Counting on a rookie and an oft-injured veteran to fix the team’s shooting problems isn’t exactly a fool-proof plan, but it’s where the Raptors sit right now with training camp underway. There is good news, though. Porter who played in just eight games last season is back at full strength having recovered from an unusual toe injury.
“It feels good to be back,” said Porter who is fully cleared for training camp activities this season.
He went through Day 1 of training camp without any hiccups and, if Ujiri’s Media Day comments are any indication of what’s to come, the 30-year-old wing should see rotation minutes this season as a key shooter off the bench.

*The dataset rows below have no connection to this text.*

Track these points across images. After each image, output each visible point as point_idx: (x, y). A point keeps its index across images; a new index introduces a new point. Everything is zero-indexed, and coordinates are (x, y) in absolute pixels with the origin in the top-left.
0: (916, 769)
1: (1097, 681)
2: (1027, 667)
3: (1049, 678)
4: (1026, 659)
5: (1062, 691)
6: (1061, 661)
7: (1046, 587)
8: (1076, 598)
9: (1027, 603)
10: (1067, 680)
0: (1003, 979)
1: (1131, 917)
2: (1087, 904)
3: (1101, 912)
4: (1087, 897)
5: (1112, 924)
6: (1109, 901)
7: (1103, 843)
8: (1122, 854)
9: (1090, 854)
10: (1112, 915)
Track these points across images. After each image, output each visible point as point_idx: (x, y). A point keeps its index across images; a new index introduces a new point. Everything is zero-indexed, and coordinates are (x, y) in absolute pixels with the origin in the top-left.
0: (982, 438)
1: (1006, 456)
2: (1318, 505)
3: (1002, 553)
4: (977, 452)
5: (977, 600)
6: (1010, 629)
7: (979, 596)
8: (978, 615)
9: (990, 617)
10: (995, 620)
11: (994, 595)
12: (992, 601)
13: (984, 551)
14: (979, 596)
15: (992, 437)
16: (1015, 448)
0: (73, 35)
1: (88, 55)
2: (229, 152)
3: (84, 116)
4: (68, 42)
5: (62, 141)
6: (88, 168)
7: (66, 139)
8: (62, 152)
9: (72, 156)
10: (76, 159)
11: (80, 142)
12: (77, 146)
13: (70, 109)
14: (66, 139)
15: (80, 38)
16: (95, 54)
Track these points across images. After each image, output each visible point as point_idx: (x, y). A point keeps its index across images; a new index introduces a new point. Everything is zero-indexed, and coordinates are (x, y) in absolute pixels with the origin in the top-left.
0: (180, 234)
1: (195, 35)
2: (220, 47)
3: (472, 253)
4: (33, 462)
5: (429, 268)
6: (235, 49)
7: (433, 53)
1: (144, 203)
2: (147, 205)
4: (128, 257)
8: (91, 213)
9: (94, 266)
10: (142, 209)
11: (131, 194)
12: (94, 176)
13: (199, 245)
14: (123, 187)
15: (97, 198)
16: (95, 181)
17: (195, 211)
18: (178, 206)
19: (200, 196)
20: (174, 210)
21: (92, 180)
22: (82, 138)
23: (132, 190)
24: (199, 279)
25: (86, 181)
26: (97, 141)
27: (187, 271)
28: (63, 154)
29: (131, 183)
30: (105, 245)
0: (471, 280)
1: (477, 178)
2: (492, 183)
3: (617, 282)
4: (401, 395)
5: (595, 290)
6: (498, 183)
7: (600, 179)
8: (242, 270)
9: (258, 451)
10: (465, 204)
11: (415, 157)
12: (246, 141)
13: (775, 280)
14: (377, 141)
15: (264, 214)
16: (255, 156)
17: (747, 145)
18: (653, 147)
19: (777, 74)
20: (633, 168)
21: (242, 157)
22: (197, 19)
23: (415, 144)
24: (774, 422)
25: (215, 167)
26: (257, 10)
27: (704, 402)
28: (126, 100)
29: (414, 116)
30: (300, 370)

How exactly Porter is going to fit into the rotation is yet to be determined and head coach Darko Rajaković wasn’t tipping his hand during Tuesday’s media availability in Burnaby, B.C. What’s clear, though, is he prefers a deep rotation of four or five players getting more minutes than they did last season under Nick Nurse.
“I believe that (the) NBA season 82 games is a long season and we got to be smart. How much load we’re putting on the bodies of players for a long run,” Rajaković said on Media Day.
That’ll be particularly important for Porter because on one hand, he’s one of Toronto’s few reliable shooters with a career 39.7%, on the other hand, though, he’s appeared in just 169 games over the past five seasons, and keeping him healthy is always a tricky task.